[Supplied material]
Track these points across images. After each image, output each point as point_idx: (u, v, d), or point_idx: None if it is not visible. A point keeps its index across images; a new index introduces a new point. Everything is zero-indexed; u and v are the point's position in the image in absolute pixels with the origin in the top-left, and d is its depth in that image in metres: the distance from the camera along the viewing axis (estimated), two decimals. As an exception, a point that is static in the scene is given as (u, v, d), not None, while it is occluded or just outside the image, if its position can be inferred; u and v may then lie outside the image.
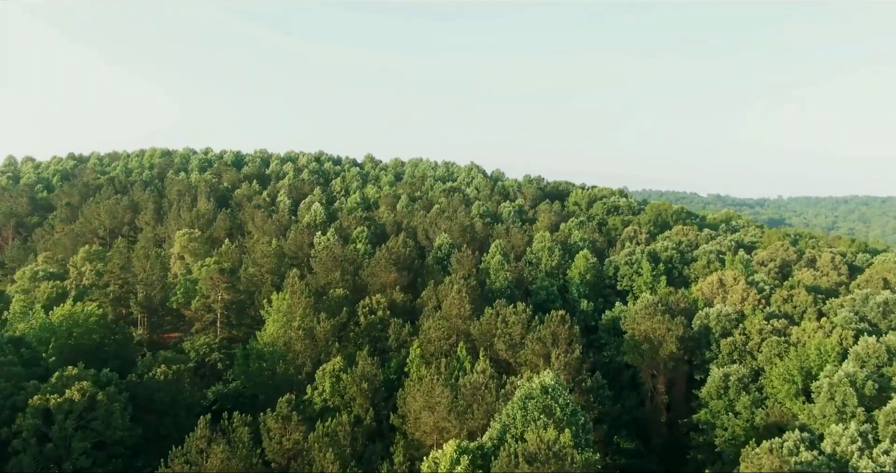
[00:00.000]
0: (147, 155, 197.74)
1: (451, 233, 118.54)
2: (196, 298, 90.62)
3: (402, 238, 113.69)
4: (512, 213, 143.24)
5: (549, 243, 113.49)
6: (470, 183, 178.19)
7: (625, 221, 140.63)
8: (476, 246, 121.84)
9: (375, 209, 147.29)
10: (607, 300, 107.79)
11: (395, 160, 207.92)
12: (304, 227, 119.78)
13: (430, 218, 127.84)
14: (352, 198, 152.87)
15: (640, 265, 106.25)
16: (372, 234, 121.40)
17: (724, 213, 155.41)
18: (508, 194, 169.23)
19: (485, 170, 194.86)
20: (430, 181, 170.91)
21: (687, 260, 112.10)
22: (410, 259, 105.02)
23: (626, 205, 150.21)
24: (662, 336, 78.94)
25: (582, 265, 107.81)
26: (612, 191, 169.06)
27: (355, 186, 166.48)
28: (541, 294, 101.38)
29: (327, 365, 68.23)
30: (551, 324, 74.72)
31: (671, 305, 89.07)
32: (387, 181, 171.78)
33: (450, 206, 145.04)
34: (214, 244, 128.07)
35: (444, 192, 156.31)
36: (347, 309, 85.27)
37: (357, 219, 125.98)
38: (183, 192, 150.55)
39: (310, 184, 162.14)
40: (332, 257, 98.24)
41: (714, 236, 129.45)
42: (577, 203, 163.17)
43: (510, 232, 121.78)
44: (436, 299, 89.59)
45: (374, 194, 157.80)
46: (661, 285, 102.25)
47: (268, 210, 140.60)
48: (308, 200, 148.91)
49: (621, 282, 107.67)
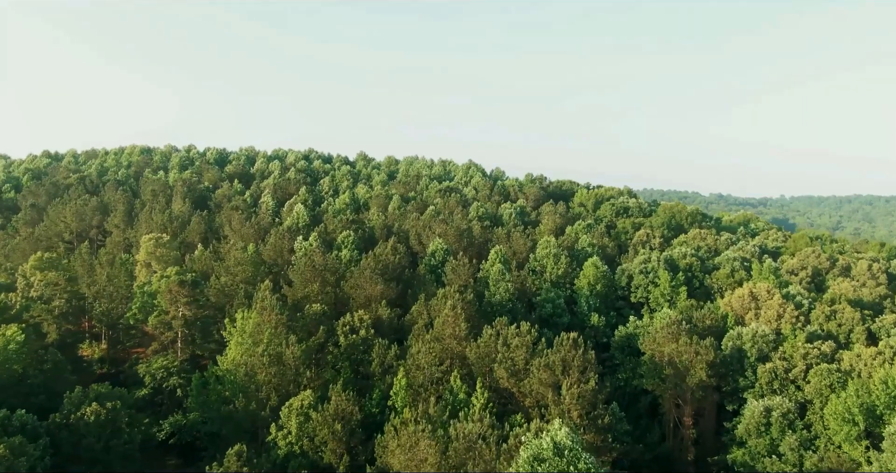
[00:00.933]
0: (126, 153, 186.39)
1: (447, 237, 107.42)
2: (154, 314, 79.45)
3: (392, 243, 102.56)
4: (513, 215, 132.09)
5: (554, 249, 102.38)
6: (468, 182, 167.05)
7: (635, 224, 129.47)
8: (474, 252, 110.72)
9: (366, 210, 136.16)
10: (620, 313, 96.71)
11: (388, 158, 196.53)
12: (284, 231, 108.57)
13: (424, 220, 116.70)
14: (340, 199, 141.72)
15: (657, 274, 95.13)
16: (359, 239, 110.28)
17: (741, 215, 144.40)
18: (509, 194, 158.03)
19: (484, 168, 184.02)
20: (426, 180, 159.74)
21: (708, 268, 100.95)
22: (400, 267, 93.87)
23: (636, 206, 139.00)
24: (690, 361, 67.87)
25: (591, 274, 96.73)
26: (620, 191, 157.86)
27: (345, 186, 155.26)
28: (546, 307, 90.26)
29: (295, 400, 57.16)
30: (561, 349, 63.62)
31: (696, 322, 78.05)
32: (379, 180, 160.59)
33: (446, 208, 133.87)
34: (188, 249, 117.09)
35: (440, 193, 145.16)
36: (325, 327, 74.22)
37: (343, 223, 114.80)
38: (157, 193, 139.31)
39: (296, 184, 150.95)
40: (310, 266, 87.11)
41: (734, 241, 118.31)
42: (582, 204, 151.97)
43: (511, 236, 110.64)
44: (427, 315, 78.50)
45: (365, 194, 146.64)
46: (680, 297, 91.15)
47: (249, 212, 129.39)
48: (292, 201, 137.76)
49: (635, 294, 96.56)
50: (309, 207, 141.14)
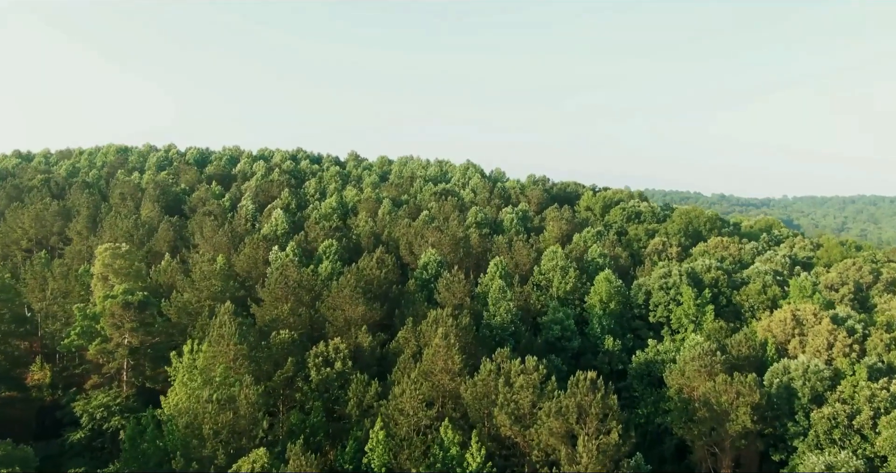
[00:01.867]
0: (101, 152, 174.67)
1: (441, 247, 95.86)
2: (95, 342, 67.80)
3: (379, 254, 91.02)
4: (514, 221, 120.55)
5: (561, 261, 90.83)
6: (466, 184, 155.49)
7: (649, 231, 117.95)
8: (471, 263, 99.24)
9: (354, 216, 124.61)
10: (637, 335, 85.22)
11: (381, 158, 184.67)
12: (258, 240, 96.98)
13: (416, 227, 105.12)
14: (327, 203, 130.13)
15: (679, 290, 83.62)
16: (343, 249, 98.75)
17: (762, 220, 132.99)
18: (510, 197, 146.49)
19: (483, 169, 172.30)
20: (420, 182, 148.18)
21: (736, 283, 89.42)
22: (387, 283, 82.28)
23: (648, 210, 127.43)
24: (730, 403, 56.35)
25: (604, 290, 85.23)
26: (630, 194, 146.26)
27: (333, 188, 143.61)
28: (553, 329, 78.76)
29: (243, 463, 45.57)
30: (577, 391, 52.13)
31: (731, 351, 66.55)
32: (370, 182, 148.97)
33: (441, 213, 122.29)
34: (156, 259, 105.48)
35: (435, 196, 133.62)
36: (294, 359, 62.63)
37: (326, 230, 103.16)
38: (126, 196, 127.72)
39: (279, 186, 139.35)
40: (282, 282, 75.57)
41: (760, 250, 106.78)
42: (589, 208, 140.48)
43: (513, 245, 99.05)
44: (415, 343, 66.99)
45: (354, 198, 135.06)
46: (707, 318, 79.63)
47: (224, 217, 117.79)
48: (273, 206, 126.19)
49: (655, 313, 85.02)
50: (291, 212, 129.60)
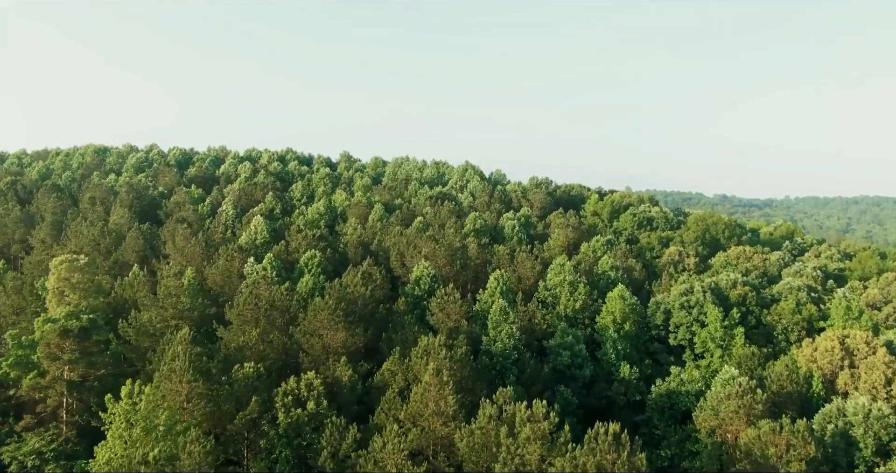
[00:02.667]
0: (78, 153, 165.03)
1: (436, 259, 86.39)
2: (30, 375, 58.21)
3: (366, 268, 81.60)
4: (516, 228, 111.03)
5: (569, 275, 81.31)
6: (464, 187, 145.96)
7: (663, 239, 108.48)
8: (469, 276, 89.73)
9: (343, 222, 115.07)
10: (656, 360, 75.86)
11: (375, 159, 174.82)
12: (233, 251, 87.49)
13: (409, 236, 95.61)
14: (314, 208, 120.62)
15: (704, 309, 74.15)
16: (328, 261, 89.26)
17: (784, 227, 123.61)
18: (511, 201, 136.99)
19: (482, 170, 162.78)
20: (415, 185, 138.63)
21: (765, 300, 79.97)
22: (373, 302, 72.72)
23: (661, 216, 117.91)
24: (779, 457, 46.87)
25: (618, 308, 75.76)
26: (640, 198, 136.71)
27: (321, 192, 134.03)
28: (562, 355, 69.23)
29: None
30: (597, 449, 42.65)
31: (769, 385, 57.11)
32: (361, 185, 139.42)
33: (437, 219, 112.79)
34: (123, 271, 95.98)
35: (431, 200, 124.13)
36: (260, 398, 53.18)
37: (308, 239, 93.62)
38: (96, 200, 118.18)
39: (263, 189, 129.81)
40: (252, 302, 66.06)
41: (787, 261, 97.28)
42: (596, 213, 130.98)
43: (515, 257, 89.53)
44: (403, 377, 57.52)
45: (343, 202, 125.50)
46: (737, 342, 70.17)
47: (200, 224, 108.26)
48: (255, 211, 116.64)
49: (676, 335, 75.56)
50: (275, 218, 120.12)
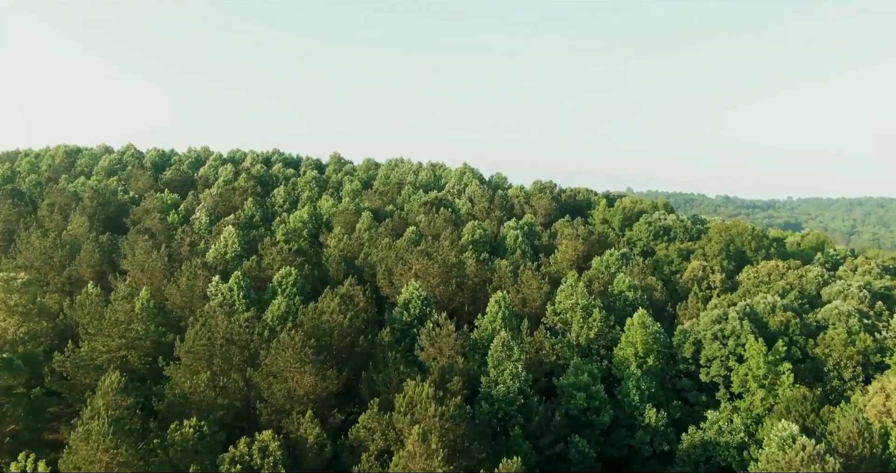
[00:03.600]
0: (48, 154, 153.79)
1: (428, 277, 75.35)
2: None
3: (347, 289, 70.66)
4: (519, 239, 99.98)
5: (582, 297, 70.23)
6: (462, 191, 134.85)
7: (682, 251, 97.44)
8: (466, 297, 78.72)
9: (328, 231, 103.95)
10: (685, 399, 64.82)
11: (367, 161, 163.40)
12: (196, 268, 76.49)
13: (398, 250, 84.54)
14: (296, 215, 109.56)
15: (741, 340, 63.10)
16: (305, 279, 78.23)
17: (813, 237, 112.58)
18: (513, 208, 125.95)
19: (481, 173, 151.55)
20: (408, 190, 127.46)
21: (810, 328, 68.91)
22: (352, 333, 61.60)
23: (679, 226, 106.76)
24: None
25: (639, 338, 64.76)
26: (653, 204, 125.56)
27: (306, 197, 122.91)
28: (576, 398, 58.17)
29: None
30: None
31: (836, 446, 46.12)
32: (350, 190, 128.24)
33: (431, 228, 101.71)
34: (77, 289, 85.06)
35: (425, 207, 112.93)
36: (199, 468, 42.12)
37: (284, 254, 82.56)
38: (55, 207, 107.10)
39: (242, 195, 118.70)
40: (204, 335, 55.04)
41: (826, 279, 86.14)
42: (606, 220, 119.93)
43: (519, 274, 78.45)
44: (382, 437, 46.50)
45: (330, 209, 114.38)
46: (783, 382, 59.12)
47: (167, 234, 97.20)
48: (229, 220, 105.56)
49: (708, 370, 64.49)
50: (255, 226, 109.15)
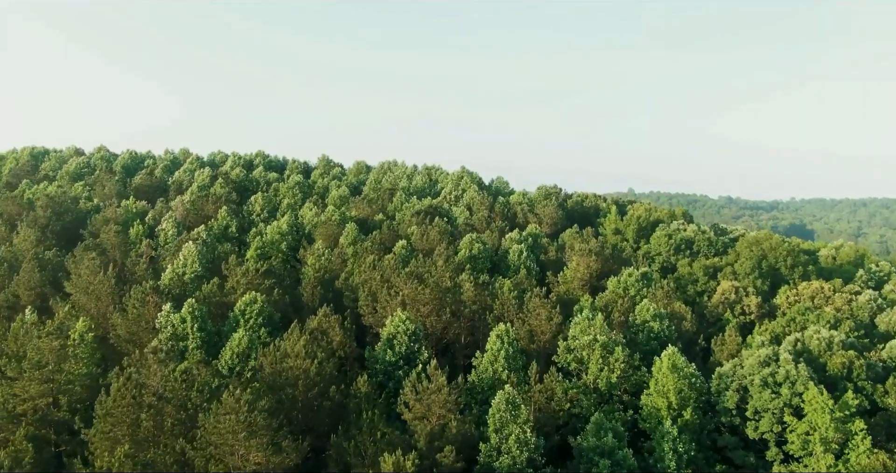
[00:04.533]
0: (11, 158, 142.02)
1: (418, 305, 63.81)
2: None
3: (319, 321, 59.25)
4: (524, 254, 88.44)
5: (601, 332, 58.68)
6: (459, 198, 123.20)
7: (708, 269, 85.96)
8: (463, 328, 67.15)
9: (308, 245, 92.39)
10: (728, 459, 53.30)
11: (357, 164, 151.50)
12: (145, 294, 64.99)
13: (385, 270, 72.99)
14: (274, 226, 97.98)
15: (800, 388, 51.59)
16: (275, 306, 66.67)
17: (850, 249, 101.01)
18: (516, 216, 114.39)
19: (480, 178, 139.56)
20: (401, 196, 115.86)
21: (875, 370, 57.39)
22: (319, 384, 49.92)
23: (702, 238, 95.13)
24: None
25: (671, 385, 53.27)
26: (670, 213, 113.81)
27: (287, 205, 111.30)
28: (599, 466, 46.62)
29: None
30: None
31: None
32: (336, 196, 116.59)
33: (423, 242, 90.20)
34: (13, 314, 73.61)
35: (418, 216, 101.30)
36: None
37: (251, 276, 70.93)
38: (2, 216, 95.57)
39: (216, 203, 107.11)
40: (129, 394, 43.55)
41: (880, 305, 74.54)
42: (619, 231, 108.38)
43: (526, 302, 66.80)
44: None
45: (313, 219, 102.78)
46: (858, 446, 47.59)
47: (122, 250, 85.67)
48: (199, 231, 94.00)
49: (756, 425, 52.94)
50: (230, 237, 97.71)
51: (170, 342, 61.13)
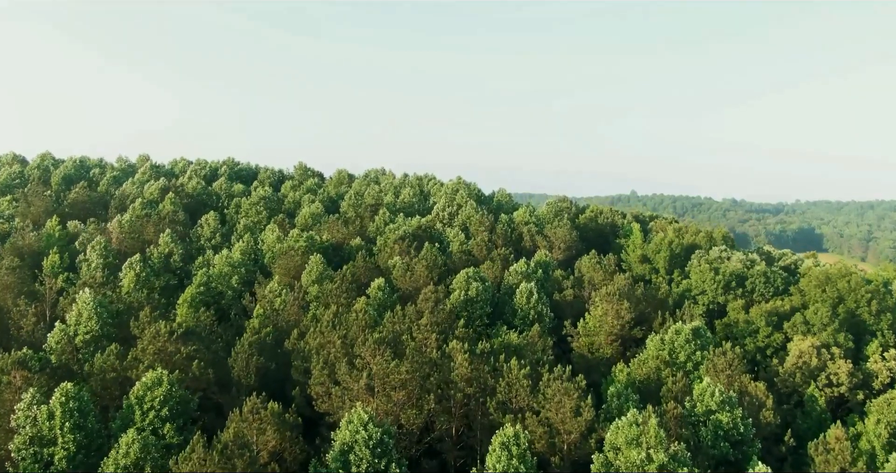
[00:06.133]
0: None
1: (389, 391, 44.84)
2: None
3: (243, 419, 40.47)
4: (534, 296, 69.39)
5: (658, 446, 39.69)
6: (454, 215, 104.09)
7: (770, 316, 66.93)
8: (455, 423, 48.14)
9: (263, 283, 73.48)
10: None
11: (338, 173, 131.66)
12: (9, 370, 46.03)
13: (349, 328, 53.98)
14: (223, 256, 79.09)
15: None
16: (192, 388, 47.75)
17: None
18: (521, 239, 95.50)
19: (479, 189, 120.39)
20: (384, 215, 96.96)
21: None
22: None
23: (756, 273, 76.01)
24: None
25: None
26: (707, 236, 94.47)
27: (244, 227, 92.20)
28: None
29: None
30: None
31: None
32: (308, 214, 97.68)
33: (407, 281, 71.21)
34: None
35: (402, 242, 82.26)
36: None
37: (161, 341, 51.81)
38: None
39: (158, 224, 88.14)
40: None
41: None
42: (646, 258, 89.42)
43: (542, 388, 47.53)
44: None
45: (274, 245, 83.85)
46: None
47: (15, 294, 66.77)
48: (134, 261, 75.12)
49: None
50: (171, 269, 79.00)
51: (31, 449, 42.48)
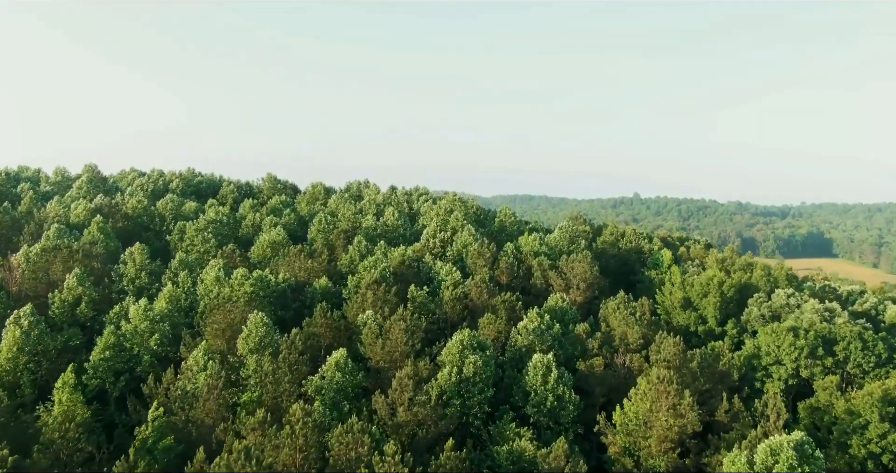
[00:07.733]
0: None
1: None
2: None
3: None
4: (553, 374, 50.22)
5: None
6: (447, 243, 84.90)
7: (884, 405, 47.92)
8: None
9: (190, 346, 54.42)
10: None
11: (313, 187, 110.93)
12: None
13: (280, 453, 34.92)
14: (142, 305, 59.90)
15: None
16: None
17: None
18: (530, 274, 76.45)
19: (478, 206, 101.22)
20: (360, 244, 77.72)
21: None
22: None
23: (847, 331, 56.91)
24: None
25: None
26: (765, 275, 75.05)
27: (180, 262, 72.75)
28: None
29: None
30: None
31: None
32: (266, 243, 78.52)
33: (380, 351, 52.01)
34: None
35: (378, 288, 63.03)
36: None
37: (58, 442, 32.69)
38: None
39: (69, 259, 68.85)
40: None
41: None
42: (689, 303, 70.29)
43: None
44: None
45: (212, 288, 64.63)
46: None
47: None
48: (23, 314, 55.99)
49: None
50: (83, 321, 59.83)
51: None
[/Supplied material]
[What is expected]
Print the entries as they stand, first line through the line holding "16: (372, 234, 121.40)", with every picture removed.

[Solution below]
Track these points across images. After each image, output each point as point_idx: (u, v, d), or point_idx: None if it is not visible. A point keeps its index across images; a new index introduces a new point. Everything is zero-indexed; u and v are the point's position in the image in absolute pixels with the origin in the top-left, and d is its depth in that image in metres: the distance from the camera along the viewing axis (estimated), two decimals. As an exception, a point that is static in the scene is given as (u, v, d), not None, while it is occluded or just outside the image, if its position can be inferred; u and v may then lie outside the image.
[00:00.000]
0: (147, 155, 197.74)
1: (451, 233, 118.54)
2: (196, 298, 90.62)
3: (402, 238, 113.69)
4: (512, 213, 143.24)
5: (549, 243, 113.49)
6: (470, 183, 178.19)
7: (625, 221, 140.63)
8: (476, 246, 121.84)
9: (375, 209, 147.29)
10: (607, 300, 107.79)
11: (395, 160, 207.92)
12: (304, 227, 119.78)
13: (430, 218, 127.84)
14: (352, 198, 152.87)
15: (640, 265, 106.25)
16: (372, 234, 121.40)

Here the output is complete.